Mr. Moore declined an interview, but during Thursday’s hearing he was vocal in his argument that any and all financial interest in the case is his client’s.
“The funds don’t belong to Prebul Jeep Inc. The funds don’t belong to Mr. Prebul. The funds belong to Mr. Bensusan,” he said. “We think that your honor and this court can get at the truth better without the intervention of this trustee.”
Mr. Moore further attacked Mr. Farinash by arguing that he shows “an appearance of bias” toward Mr. Prebul because he has asked for permission in bankruptcy court to hire James Hutcherson, Mr. Prebul’s accountant, as a “special consultant” to help sell Mr. Prebul’s dealerships.
Mr. Farinash confirmed after the hearing that Mr. Hutcherson already has signed on to help, and that the court’s approval is just a “technical requirement.”
There is no conflict of interest, he said, since the accountant is “just helping me market the dealerships. He has expertise that a lot of us don’t have in managing these types of sales.”
There is a 20-day window in which objections to Mr. Hutcherson’s employment can be filed, Mr. Farinash said.
PREBUL’S PENDING CASES
* Criminal: The U.S. attorney for the Southern District of New York has filed 11 counts of wire fraud against Joseph Prebul in a criminal complaint that alleges he swindled $7 million from a family member. Mr. Prebul, who is free on a $2 million unsecured bond, will be arraigned in that case in New York after a grand jury returns a formal indictment against him.
* Bankruptcy: After the criminal charges against Mr. Prebul surfaced, the Prebul AutoGroup owner filed for bankruptcy protection for several of his Chattanooga and North Georgia dealerships. The Chapter 7 filings dictate total liquidation, and bankruptcy trustee Jerrold Farinash is accepting bids from potential buyers through March 2.
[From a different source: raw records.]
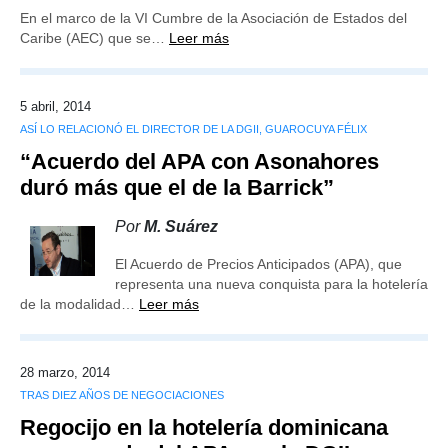
En el marco de la VI Cumbre de la Asociación de Estados del
Caribe (AEC) que se…
Leer más
5 abril, 2014
ASÍ LO RELACIONÓ EL DIRECTOR DE LA DGII, GUAROCUYA FÉLIX
“Acuerdo del APA con Asonahores
duró más que el de la Barrick”
Por
M. Suárez
El Acuerdo de Precios Anticipados (APA), que
representa una nueva conquista para la hotelería
de la modalidad…
Leer más
28 marzo, 2014
TRAS DIEZ AÑOS DE NEGOCIACIONES
Regocijo en la hotelería dominicana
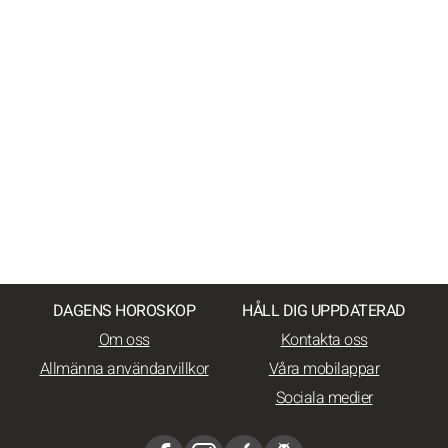
DAGENS HOROSKOP
HÅLL DIG UPPDATERAD
Om oss
Kontakta oss
Allmänna användarvillkor
Våra mobilappar
Sociala medier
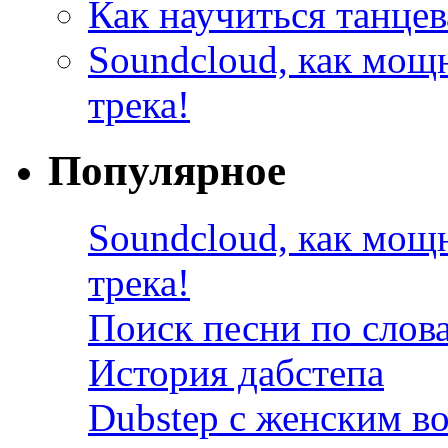
Как научиться танцев
Soundcloud, как мощ
трека!
Популярное
Soundcloud, как мощ
трека!
Поиск песни по слов
История дабстепа
Dubstep с женским в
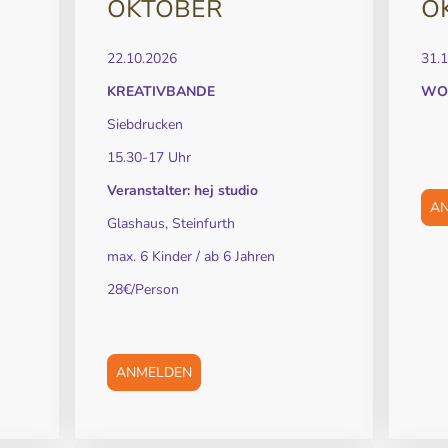
OKTOBER
O
22.10.2026
31.
KREATIVBANDE
WO
Siebdrucken
15.30-17 Uhr
Veranstalter: hej studio
A
Glashaus, Steinfurth
max. 6 Kinder / ab 6 Jahren
28€/Person
ANMELDEN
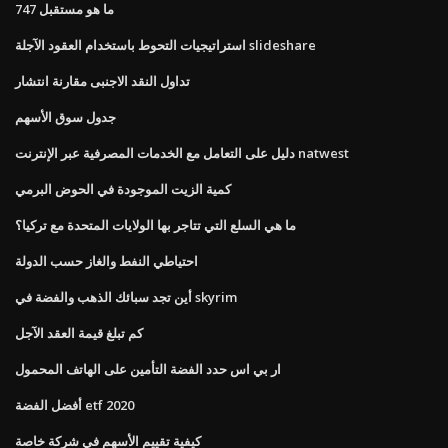
ما هو مستقبل 747
استراتيجيات التحوط باستخدام العقود الآجلة slideshare
تداول النقد الاجنبى مقارنة انتشار
جدول سوق الأسهم
دليل على التعامل مع الخدمات المصرفية عبر الإنترنت natwest
كمية الزيت الموجودة في الحوض البرمي
ما هي السلع التي تتاجر بها الولايات المتحدة مع تركيا؟
احتياطي النفط والغاز حسب الدولة
أين تجد سبائك الذهب والفضة في skyrim
كم تبلغ قيمة العقد الآجل
ار بي اس حدد الفضة التأمين على الهاتف المحمول
أفضل الفضة etf 2020
كيفية تقييم الأسهم في شركة خاصة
* Civil: New York-based jazz club owner Danny Bensusan — Mr. Prebul’s brother-in-law — has filed a $32 million lawsuit against him in Hamilton County Circuit Court, asking for both compensatory and punitive damages. An injunction in the case prevents Mr. Prebul from selling off any assets not tied up in the bankruptcy case. In a hearing set for Monday morning, Mr. Bensusan’s attorneys will ask the judge to lower a $5 million injunction bond, which Mr. Bensusan must post in case the injunction later is deemed unnecessary.